• **EXCERPTED DATA**:
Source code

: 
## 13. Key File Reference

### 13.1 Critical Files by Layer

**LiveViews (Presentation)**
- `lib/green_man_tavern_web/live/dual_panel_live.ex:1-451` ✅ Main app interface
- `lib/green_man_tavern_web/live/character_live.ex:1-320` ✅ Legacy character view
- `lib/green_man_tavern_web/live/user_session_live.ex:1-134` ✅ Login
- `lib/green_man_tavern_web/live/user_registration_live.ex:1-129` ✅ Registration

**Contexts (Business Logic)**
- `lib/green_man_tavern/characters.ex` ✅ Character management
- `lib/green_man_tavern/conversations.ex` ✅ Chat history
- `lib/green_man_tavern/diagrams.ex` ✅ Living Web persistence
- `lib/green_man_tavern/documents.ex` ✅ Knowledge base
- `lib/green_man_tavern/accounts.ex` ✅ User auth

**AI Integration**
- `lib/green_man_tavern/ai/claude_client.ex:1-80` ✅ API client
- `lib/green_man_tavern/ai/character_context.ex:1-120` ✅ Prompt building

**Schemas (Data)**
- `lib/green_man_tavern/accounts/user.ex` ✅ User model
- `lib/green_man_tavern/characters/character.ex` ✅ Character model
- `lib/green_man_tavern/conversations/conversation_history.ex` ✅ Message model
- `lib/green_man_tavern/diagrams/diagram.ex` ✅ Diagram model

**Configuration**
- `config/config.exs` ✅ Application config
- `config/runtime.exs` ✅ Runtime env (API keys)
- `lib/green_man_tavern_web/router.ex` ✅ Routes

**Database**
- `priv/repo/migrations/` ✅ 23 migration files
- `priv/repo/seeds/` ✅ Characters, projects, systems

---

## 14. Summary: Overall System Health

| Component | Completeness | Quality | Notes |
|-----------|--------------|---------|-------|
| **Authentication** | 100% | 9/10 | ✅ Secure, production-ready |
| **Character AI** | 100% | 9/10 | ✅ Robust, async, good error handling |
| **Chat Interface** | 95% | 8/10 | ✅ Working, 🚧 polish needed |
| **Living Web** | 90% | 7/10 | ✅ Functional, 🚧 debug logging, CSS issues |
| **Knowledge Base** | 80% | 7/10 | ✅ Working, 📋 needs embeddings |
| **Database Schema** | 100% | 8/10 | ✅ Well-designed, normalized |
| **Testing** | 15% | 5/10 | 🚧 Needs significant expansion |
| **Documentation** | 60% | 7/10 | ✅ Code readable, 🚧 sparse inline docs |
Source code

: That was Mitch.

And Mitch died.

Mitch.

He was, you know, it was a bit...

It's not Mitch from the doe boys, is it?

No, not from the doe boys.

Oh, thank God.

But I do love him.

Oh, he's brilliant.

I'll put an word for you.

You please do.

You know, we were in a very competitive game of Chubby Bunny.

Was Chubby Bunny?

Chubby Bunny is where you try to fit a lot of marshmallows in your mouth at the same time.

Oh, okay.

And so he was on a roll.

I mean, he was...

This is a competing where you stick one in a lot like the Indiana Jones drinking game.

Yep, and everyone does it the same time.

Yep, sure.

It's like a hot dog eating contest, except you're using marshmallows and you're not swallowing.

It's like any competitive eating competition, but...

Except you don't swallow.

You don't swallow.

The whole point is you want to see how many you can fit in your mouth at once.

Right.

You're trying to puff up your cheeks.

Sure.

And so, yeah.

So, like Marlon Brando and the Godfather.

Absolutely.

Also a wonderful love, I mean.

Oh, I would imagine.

• **WHAT IS EXPECTED**: Which lines of the data include the string "Chat"? Copy each of them.

• **OUTPUT OF THE TASK**:
- `lib/green_man_tavern/conversations.ex` ✅ Chat history
| **Chat Interface** | 95% | 8/10 | ✅ Working, 🚧 polish needed |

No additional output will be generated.